- Born: 17 November 1967 (age 58) Rostov-on-Don, Rostov Oblast, Russian SFSR, Soviet Union (today Russian Federation)
- Occupation: Businessman
- Known for: Former owner of sports clubs FK Vardar and RK Vardar
- Spouse: Irina Samsonenko

= Sergey Samsonenko =

Russian businessman (born 1967)

Sergey Samsonenko (Russian: Сергей Самсоненко; born 17 November 1967) is a Russian millionaire and businessman residing in North Macedonia. He is the former owner of the Macedonian football club FK Vardar and the Macedonian handball club RK Vardar. He and his wife were sanctioned by the US Government in 2023.

== Career ==
He is the owner of Betcity, the largest sports-betting company in Russia and, the first Russian company to enter top 500 most prominent companies.

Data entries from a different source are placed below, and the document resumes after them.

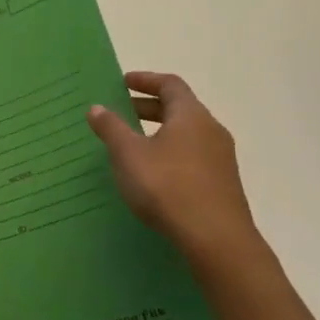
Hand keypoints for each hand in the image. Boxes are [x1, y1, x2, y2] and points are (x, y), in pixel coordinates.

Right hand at [87, 71, 260, 261]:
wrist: (216, 239)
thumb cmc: (168, 186)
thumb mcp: (129, 155)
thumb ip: (112, 128)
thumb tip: (97, 107)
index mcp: (191, 115)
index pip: (170, 85)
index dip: (146, 80)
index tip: (123, 82)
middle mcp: (211, 130)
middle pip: (180, 109)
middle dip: (149, 108)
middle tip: (122, 112)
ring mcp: (221, 159)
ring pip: (187, 135)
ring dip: (160, 133)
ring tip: (134, 145)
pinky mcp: (222, 184)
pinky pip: (193, 157)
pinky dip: (171, 154)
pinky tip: (153, 174)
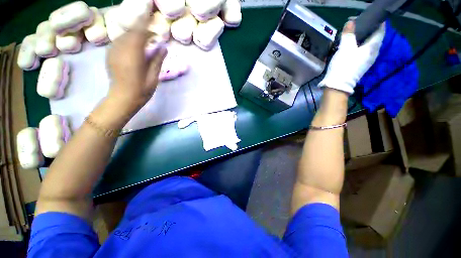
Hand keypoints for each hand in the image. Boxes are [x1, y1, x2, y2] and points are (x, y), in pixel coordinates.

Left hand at [106, 15, 167, 108]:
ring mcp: (113, 51)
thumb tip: (163, 47)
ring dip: (136, 34)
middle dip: (142, 28)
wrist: (122, 98)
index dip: (144, 20)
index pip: (138, 31)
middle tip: (154, 33)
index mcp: (133, 54)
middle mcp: (120, 49)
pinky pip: (120, 41)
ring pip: (125, 35)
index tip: (149, 11)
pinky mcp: (110, 54)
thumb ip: (157, 60)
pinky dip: (129, 40)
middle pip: (131, 31)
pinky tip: (136, 46)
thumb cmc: (141, 90)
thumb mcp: (153, 76)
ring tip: (147, 39)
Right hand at [318, 20, 384, 93]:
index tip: (370, 17)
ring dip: (362, 38)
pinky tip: (351, 46)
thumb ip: (348, 34)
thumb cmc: (343, 65)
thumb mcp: (345, 48)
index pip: (380, 30)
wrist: (338, 85)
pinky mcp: (360, 66)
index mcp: (373, 47)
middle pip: (374, 37)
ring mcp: (367, 61)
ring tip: (354, 34)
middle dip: (368, 30)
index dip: (377, 22)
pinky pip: (363, 52)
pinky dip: (359, 46)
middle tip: (359, 24)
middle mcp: (373, 53)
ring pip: (368, 45)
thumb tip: (350, 22)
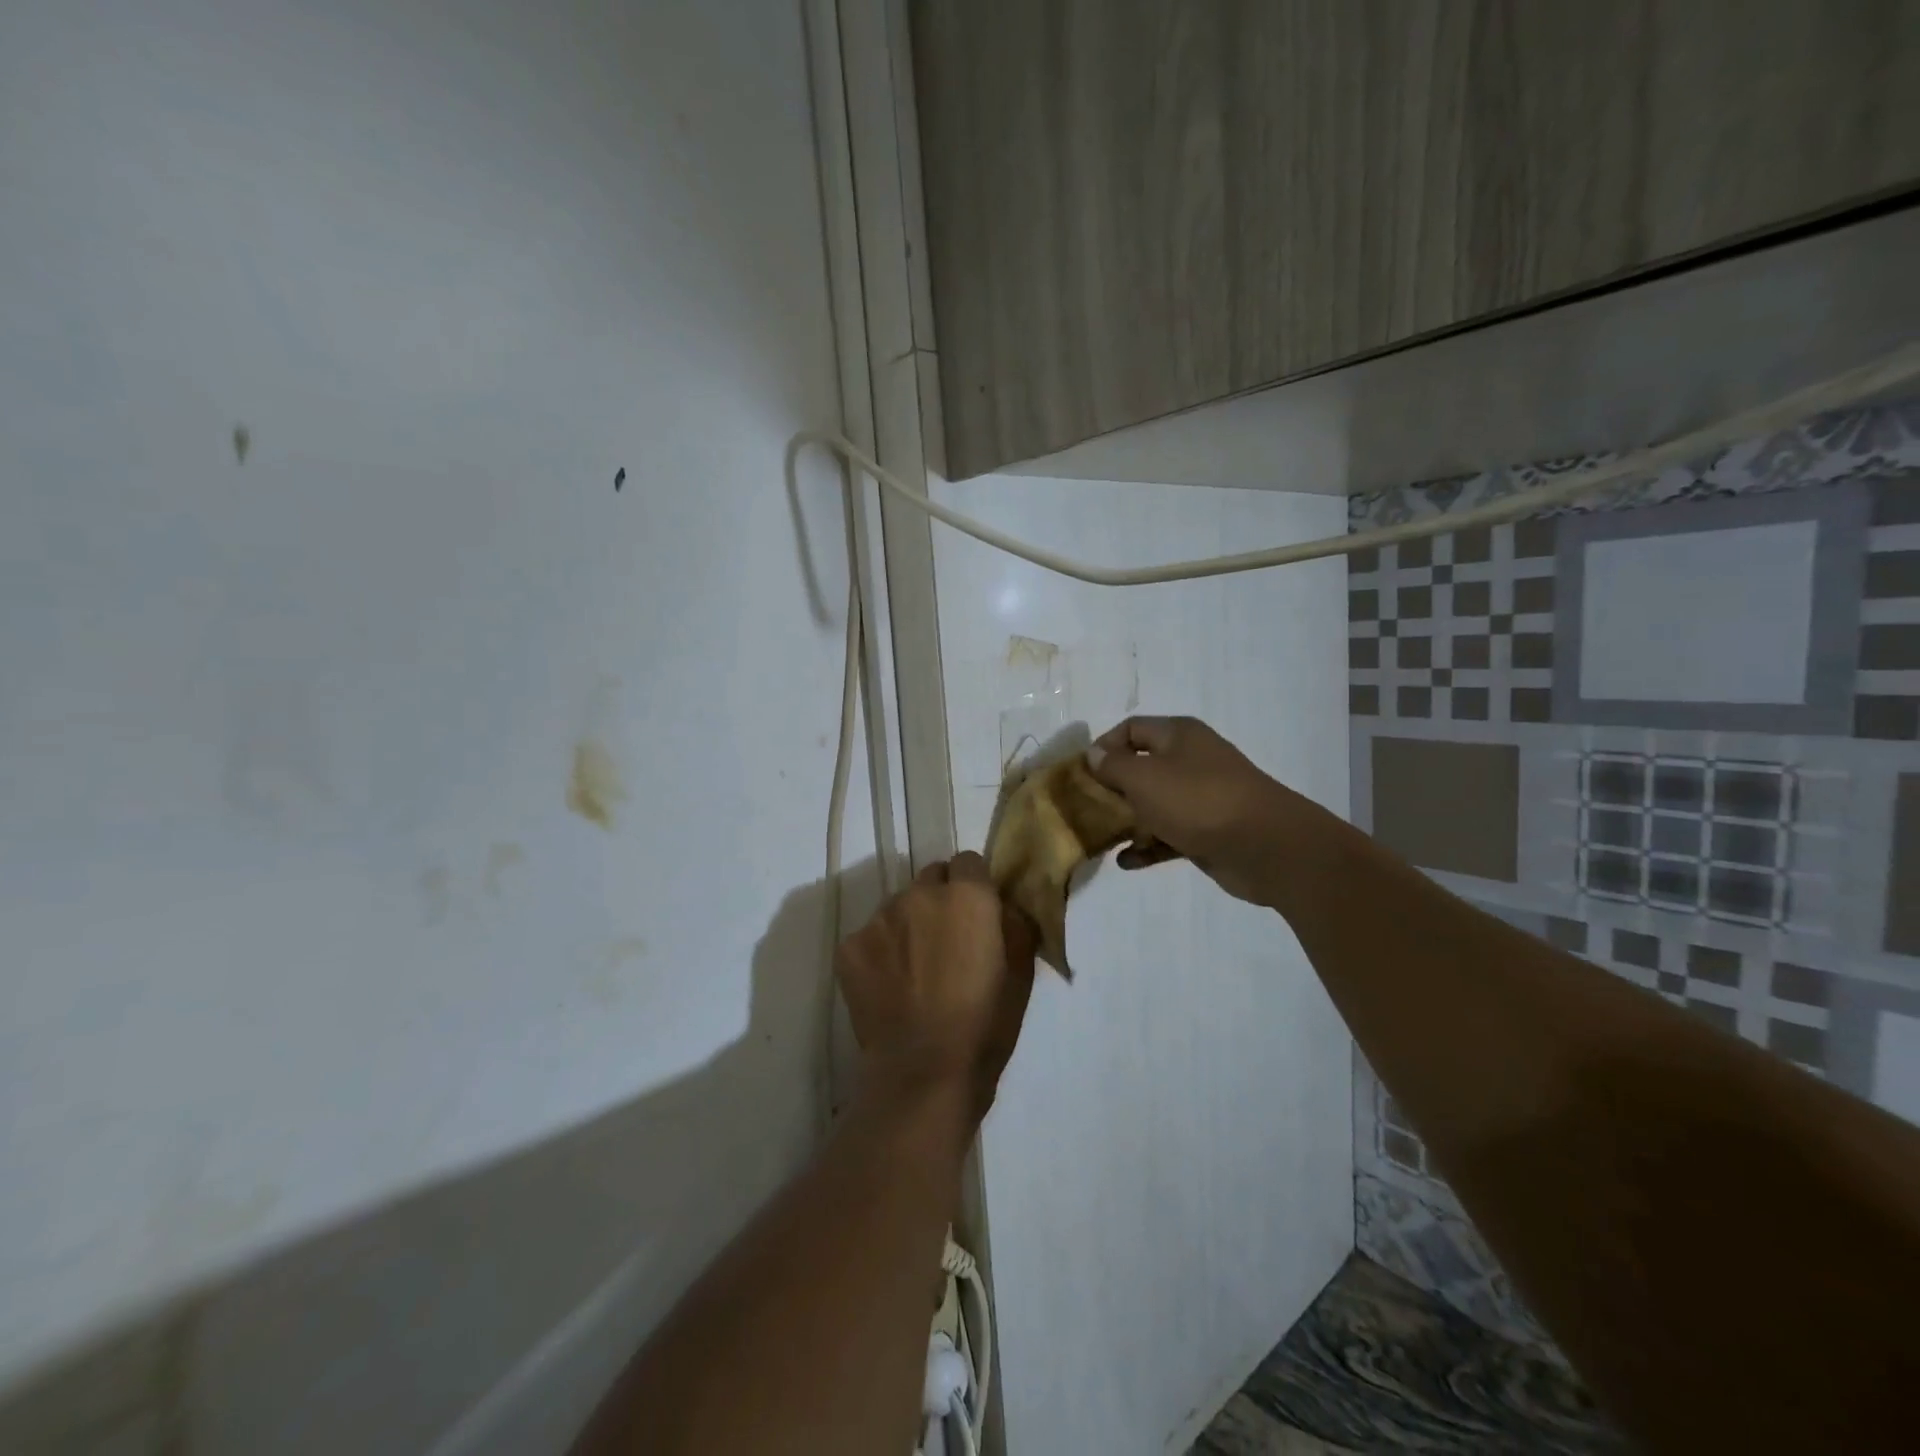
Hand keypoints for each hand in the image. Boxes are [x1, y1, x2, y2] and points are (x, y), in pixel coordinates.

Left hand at [835, 852, 1037, 1120]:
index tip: (978, 914)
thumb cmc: (985, 1024)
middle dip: (941, 899)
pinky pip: (870, 935)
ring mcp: (879, 918)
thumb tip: (1004, 904)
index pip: (968, 862)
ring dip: (909, 924)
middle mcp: (919, 894)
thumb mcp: (1021, 972)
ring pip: (898, 905)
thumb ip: (1015, 923)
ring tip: (916, 969)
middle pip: (931, 878)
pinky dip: (880, 952)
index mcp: (966, 896)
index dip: (975, 885)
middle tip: (947, 941)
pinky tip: (890, 987)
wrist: (923, 1072)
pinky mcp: (849, 947)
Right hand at [1085, 716, 1300, 906]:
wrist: (1266, 846)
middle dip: (1111, 789)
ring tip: (1101, 838)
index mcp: (1178, 735)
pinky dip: (1148, 847)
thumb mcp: (1145, 778)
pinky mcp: (1206, 832)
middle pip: (1140, 768)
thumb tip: (1094, 754)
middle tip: (1087, 809)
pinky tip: (1126, 862)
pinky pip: (1168, 835)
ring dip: (1127, 821)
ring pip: (1153, 805)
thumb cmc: (1198, 800)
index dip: (1104, 747)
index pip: (1131, 728)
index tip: (1082, 774)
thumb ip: (1113, 766)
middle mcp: (1189, 761)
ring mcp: (1200, 798)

Sergey built the Russia Hotel in Skopje and created a business aviation airline. He is the Honorary Consul of Russia in Bitola.

== Sanctions ==
On 16 November 2023 the U.S. Department of the Treasury’s Office of Foreign Assets Control (OFAC) sanctioned Sergey Samsonenko and his wife Irina, pursuant to E.O. 14033 for being responsible for or complicit in, or having directly or indirectly engaged in, corruption related to the Western Balkans.